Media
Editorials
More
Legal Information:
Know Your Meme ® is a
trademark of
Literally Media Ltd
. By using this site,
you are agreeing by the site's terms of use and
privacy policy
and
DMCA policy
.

========

An exact transcription of all the records is required.

Media
Editorials
More
Legal Information:
Know Your Meme ® is a
trademark of
Literally Media Ltd
. By using this site,
you are agreeing by the site's terms of use and
privacy policy
and
DMCA policy
.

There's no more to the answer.